_GIVEN TEXT_
▬▬▬▬▬▬
FIG. 3 depicts a schematic of anther illustrative pre-treatment stage 104 for pre-treating the refinery gas in line 103 to remove at least a portion of any nitrogen oxide and/or at least a portion of any molecular oxygen, according to one or more embodiments. The refinery gas via line 103 can be introduced into a compressor 305 to produce a compressed refinery gas via line 307. The compressed refinery gas via line 307 and a lean amine solution via line 310 can be introduced into an amine tower 315 and contacted therein. A rich-amine solution via line 317 and an overhead lean in acidic gases via line 319 can be conducted away from the amine tower 315. The overhead via line 319 can be introduced into a DeOx reactor 325 to remove at least a portion of any oxygen, at least a portion of any nitrogen oxides, at least a portion of any acetylene, at least a portion of any mercury, at least a portion of any carbonyl sulfide, and/or at least a portion of any arsine that can be present in the refiner gas in line 103. The DeOx reactor 325 can include one or more catalysts that can contact the refinery gas in the presence of molecular hydrogen under conditions sufficient to convert at least a portion of any nitrogen oxides to ammonia and/or to convert at least a portion of any molecular oxygen to water. In some embodiments, the catalyst can be or can include, but is not limited to, nickel-based sulfided catalysts, copper-based catalysts, and the like. The pretreated refinery gas via line 105 can be recovered from the DeOx reactor 325 and combined with the process gas produced in the steam cracker 115 as described above.


In an alternative embodiment, the pre-treatment stage 104 can include the compressor 305 and the DeOx reactor 325, or the amine tower 315 and the DeOx reactor 325, or only the DeOx reactor 325. The use of the compressor 305 and the amine tower 315, in some cases, can be optional and can depend, at least in part, on the pressure of the refinery gas in line 103 and the amount of ammonia present in the refinery gas in line 103.



FIG. 4 depicts another illustrative pre-treatment stage 104 for pre-treating the refinery gas in line 103 by removing at least a portion of any carbonyl sulfide therefrom, according to one or more embodiments. The refinery gas via line 103 can be introduced into carbonyl sulfide removal stage 410 and contacted with a sorbent 412 to cause at least a portion of any carbonyl sulfide to sorb onto the sorbent to produce a pre-treated refinery gas lean in carbonyl sulfide and a sorbent rich in carbonyl sulfide. Suitable sorbents 412 can be or can include, but are not limited to, commercially available sorbents such as SELEXSORB® available from BASF and AXSORB® 980/984 available from Axens. The pre-treated refinery gas via line 105 can be recovered from the carbonyl sulfide removal stage 410 and combined with the process gas produced in the steam cracker 115 as described above.
▬▬▬▬▬▬
Items listed in a dataset
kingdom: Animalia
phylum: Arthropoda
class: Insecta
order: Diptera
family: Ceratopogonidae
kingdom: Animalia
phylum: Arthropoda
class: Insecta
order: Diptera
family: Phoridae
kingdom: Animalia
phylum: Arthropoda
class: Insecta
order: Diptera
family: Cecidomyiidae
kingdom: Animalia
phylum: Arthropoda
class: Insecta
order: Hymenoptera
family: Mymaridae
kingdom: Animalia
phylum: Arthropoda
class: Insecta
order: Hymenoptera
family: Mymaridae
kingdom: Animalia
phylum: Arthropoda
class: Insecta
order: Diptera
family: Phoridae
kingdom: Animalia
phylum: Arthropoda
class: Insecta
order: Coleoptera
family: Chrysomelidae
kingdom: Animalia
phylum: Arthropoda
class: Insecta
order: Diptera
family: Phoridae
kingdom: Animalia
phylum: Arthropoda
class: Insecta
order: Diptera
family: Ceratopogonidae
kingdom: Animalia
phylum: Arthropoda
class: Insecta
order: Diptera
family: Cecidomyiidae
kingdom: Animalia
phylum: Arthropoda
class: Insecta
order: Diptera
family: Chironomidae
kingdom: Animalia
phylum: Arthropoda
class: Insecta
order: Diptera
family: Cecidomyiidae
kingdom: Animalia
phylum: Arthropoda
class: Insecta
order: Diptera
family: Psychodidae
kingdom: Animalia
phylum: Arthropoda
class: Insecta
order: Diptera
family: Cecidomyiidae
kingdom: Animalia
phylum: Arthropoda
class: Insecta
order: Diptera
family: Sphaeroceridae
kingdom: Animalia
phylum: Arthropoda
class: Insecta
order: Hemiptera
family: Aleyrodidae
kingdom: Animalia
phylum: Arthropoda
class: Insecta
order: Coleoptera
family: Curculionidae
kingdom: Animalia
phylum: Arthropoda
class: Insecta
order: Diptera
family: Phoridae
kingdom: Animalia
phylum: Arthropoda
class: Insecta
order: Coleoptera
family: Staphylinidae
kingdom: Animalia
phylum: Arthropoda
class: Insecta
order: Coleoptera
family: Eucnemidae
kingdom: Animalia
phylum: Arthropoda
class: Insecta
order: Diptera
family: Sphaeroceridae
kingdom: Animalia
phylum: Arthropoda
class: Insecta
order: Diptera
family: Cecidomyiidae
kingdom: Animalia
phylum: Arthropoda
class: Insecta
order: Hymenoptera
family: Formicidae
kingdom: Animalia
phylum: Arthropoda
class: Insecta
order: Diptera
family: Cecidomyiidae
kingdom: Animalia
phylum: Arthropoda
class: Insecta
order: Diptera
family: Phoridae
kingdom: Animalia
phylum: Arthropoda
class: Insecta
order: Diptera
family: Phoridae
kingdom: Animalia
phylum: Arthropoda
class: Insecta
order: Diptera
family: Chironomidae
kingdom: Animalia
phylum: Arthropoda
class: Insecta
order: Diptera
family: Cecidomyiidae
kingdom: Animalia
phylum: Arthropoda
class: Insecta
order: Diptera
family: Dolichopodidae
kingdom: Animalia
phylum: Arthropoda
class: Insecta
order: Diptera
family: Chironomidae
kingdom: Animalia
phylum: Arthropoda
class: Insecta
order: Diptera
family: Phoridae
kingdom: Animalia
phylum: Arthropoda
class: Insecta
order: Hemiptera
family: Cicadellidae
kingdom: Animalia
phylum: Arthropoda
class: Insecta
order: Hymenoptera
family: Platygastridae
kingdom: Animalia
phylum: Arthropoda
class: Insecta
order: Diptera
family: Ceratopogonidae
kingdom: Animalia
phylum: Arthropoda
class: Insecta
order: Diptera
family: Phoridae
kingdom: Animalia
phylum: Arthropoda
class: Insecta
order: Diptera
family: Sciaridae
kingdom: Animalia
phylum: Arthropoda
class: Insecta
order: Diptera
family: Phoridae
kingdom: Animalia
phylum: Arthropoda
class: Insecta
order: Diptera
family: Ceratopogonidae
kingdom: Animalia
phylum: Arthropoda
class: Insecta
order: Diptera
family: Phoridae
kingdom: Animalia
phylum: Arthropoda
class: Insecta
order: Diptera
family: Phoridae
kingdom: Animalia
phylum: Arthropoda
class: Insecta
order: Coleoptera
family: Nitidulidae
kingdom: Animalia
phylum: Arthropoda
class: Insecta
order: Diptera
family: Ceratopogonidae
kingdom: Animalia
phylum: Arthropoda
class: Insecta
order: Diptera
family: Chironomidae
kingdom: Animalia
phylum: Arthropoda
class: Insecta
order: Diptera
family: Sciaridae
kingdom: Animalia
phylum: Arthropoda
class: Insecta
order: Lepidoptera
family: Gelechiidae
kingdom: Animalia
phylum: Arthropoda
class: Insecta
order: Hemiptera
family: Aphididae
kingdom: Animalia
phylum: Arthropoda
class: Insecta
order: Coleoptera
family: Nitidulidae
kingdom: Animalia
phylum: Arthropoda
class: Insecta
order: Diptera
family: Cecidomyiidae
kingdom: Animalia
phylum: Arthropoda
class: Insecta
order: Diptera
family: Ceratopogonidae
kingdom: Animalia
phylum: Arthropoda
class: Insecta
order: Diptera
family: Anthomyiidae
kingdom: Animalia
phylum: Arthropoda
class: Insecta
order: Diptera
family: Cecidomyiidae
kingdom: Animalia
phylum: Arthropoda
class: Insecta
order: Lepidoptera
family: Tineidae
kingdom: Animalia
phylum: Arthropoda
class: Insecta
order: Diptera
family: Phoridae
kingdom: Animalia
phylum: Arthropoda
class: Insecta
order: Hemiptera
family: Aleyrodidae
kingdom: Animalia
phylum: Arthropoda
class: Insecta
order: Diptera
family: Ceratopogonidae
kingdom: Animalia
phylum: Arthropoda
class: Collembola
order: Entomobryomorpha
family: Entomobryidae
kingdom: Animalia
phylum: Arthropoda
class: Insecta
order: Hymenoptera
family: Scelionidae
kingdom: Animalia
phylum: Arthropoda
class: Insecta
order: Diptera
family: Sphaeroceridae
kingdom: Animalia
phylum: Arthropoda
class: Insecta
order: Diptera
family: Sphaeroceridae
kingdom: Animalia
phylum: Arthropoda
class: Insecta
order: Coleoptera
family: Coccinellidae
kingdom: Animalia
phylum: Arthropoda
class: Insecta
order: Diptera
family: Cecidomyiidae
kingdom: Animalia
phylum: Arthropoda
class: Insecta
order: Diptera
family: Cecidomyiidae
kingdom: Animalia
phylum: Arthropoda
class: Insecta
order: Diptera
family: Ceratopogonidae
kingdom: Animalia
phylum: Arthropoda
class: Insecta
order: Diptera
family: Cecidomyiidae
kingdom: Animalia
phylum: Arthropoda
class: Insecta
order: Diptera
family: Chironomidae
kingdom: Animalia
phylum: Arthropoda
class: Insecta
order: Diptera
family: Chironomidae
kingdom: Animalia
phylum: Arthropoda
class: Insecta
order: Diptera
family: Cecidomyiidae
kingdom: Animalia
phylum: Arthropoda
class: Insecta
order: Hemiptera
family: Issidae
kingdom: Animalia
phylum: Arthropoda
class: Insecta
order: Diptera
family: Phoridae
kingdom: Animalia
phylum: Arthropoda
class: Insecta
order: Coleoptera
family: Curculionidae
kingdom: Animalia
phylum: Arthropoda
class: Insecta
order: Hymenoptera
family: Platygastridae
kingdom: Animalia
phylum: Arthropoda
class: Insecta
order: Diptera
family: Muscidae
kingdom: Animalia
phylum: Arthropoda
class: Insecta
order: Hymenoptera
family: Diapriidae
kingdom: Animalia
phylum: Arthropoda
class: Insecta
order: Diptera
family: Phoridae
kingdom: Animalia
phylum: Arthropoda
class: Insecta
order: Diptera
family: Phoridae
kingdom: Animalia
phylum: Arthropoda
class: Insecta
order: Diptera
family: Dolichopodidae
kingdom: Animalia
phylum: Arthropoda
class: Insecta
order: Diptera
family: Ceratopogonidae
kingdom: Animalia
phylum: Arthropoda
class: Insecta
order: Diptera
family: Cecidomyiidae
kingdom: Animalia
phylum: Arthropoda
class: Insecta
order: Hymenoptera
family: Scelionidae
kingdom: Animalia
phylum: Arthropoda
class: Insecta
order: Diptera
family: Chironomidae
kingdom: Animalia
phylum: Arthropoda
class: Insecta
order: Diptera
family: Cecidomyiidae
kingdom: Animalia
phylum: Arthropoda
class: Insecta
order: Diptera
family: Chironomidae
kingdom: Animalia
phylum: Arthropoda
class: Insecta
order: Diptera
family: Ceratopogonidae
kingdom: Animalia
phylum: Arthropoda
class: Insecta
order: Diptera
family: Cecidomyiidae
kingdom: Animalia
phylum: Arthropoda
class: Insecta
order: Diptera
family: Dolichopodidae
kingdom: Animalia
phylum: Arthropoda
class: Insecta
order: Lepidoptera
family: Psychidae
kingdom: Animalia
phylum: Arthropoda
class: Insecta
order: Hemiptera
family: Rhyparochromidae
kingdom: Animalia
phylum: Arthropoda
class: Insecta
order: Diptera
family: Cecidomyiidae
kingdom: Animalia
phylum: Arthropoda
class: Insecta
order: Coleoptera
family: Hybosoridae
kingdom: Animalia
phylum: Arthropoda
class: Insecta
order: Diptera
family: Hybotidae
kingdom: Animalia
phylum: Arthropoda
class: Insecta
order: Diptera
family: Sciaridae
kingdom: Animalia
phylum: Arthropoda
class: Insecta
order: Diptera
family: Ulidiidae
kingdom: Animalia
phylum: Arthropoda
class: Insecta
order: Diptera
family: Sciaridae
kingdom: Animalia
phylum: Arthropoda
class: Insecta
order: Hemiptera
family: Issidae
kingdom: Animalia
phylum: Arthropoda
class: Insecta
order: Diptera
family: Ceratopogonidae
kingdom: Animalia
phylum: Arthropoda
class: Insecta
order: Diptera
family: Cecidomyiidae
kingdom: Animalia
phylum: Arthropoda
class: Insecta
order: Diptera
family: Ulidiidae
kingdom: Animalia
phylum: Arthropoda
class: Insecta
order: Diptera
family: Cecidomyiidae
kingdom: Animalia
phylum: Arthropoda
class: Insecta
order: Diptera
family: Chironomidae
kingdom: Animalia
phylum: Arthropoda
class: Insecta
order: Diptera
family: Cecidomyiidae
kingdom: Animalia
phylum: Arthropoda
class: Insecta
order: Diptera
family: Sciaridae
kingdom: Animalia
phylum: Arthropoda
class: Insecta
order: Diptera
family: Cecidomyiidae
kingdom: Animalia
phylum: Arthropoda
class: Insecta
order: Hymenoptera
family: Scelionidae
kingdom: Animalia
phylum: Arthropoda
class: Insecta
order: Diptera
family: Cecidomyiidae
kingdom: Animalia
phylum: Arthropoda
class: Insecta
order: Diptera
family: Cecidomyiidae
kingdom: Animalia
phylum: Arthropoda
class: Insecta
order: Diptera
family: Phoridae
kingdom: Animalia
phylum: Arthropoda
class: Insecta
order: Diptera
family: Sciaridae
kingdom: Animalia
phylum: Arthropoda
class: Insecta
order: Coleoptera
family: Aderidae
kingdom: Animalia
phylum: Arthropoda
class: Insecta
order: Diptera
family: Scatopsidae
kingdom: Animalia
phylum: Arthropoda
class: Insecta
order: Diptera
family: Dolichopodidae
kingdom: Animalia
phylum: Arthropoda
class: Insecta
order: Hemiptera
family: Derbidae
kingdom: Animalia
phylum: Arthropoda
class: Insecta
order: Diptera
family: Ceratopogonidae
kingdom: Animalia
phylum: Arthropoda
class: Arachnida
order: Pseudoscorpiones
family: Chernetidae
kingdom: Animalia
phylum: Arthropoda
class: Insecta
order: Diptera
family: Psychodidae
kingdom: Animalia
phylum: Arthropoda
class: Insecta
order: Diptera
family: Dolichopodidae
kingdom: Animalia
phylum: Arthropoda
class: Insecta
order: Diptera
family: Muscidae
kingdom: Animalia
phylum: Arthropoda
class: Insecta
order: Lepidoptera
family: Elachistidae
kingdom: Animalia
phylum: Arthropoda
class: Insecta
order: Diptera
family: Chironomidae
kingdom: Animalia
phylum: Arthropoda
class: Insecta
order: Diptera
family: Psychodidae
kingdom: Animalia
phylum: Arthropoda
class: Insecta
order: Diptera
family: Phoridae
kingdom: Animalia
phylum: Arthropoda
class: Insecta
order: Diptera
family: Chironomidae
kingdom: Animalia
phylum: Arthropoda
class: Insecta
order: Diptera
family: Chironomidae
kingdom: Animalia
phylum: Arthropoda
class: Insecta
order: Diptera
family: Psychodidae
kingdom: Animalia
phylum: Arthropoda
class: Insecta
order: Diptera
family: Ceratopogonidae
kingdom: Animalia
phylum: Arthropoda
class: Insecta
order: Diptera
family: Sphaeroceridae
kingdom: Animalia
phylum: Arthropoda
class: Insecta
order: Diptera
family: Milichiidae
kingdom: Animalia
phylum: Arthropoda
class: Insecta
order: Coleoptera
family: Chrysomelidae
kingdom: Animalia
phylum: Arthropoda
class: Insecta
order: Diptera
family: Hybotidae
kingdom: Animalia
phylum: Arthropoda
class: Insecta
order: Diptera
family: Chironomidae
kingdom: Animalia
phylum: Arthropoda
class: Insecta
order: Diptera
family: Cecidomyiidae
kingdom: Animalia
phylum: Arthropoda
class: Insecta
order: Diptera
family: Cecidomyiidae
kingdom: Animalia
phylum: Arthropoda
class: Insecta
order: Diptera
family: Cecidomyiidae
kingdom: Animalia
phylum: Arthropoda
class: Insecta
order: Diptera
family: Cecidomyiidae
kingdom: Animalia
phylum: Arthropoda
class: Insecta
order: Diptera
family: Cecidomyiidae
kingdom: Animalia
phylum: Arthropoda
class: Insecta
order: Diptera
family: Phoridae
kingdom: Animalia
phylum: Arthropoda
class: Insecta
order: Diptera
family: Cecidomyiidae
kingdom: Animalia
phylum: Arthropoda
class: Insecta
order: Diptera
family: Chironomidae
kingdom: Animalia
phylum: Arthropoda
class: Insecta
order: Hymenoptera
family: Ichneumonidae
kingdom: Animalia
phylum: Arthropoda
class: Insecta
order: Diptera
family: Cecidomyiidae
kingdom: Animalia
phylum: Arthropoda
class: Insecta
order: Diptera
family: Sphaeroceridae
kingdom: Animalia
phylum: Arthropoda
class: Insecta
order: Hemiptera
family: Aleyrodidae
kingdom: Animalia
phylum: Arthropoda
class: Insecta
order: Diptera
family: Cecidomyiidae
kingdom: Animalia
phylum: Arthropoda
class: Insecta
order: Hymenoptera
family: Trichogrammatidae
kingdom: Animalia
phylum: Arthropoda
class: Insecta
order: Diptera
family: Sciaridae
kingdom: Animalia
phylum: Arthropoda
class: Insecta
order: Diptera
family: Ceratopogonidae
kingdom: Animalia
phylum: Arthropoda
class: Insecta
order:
▬▬▬▬▬▬
_TO DO_
Answer these questions about the pre-treatment text:
(a) What can the catalysts in the DeOx reactor convert molecular oxygen into?
(b) What two factors can determine whether the compressor 305 and the amine tower 315 are used?
(c) Which sorbent available from Axens is named?

_EXPECTED ANSWER_
(a) Water.
(b) The pressure of the refinery gas in line 103 and the amount of ammonia present in that gas.
(c) AXSORB® 980/984.